1

I have several Arduinos connected to my Windows PC, and they appear as follows:

COM7 (Arduino Uno)
COM11 (Arduino Uno)
COM13 (Arduino Uno)

So there's no way to tell which is which, and when I want to upload a sketch to one, I have to unplug the others to make sure my code goes to the right one.

Is there a way to change the "Arduino Uno" description?

(I found a similar question but that was about Mac specifically).

2

You'll have to change the software on the Arduino USB chip itself, and you may need to modify the drivers for the Arduino USB interface on the computer side. It's not trivial, and probably not worth it.

However, Windows attempts to use the same serial port for the same devices in the same USB positions, so if you figure out which is which (blinking the LED at different frequencies) then you can mark the USB port itself with the com number that Windows uses when you plug an arduino into it.

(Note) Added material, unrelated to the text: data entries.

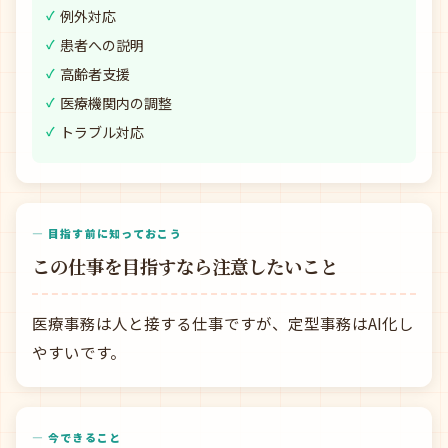
例外対応
患者への説明
高齢者支援
医療機関内の調整
トラブル対応
— 目指す前に知っておこう
この仕事を目指すなら注意したいこと
医療事務は人と接する仕事ですが、定型事務はAI化し
やすいです。
— 今できること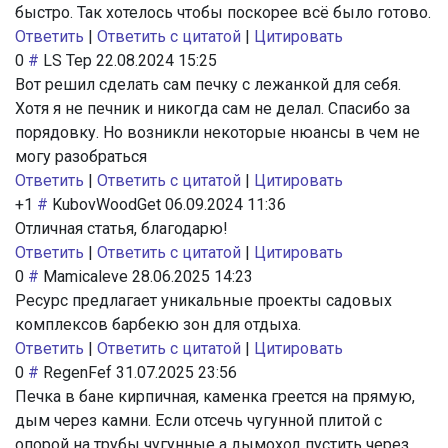
быстро. Так хотелось чтобы поскорее всё было готово.
Ответить
|
Ответить с цитатой
|
Цитировать
0
#
LS Tep
22.08.2024 15:25
Вот решил сделать сам печку с лежанкой для себя.
Хотя я не печник и никогда сам не делал. Спасибо за
порядовку. Но возникли некоторые нюансы в чем не
могу разобраться
Ответить
|
Ответить с цитатой
|
Цитировать
+1
#
KubovWoodGet
06.09.2024 11:36
Отличная статья, благодарю!
Ответить
|
Ответить с цитатой
|
Цитировать
0
#
Mamicaleve
28.06.2025 14:23
Ресурс предлагает уникальные проекты садовых
комплексов барбекю зон для отдыха.
Ответить
|
Ответить с цитатой
|
Цитировать
0
#
RegenFef
31.07.2025 23:56
Печка в бане кирпичная, каменка греется на прямую,
дым через камни. Если отсечь чугунной плитой с
опорой на трубы чугунные а дымоход пустить через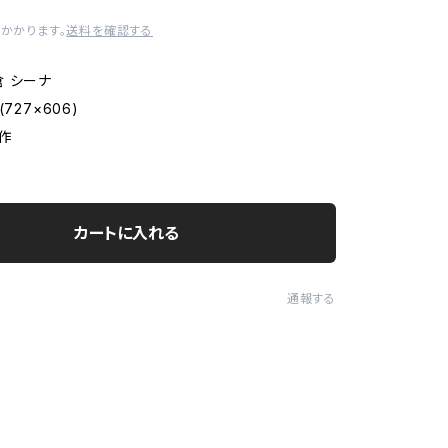
かかります。
送料を確認する
 シーナ
727×606)
月作
カートに入れる
通報する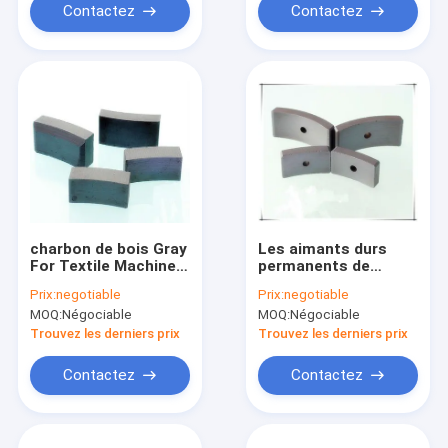
élevée
Contactez
Contactez
charbon de bois Gray
Les aimants durs
For Textile Machine
permanents de
Motor de barres
ferrite segmentent le
Prix:
negotiable
Prix:
negotiable
aimantées du ferrite
divers aimant de
MOQ:
Négociable
MOQ:
Négociable
6Fe2O3
ferrite du générateur
Y35
Trouvez les derniers prix
Trouvez les derniers prix
Contactez
Contactez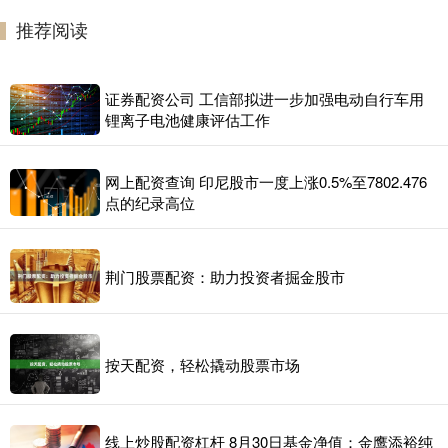
推荐阅读
证券配资公司 工信部拟进一步加强电动自行车用
锂离子电池健康评估工作
网上配资查询 印尼股市一度上涨0.5%至7802.476
点的纪录高位
荆门股票配资：助力投资者掘金股市
按天配资，轻松撬动股票市场
线上炒股配资杠杆 8月30日基金净值：金鹰添裕纯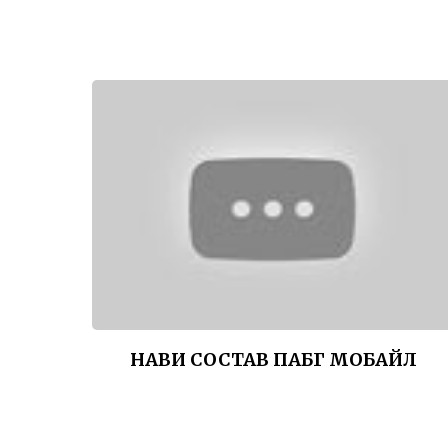
НАВИ СОСТАВ ПАБГ МОБАЙЛ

If you use a hub, and you move that hub to a different port, the com numbers will change, but if you keep it in the same port, then it too will try to have them match what they have been in the past.

It's an annoyance, but it's a design decision by arduino.cc. The old FTDI chips kept their assigned com port numbers because they have individual serial numbers and windows would attempt to reassign the same com port to the same chip each time it was plugged in, regardless of its location. When Arduino.cc moved to a programmed MCU for the USB interface, they chose not to provide USB serial numbers, and thus windows has little option but to try to keep things straight by determining the location in the USB hierarchy that the device is connected, and try to keep com port assignments the same using that method.

  • "... they chose not to provide USB serial numbers ..." Oh wow. Was any rationale ever given for this? – Ignacio Vazquez-Abrams May 14 '15 at 14:39
  • @IgnacioVazquez-Abrams I've not seen any information from them on this issue. They probably don't think it's important (the majority of users don't need it) and it does increase the cost as they not only have to program the chips individually, but track arduino serial numbers in some sort of coordinated fashion to avoid duplication. Given the number of knock-offs in addition to the licensed variants, it's a problem not worth tackling without good reason. – Adam Davis May 14 '15 at 14:46
0

I have never tried it, but I suspect using zadig might work; http://zadig.akeo.ie/

It lets you pick the driver and name for WinUSB and LibUSB devices. Uninstall any existing driver first. And remember to pick the driver you wish to use when it asks. Also it is not real apparent, but you can edit the name of the device as it installs the driver.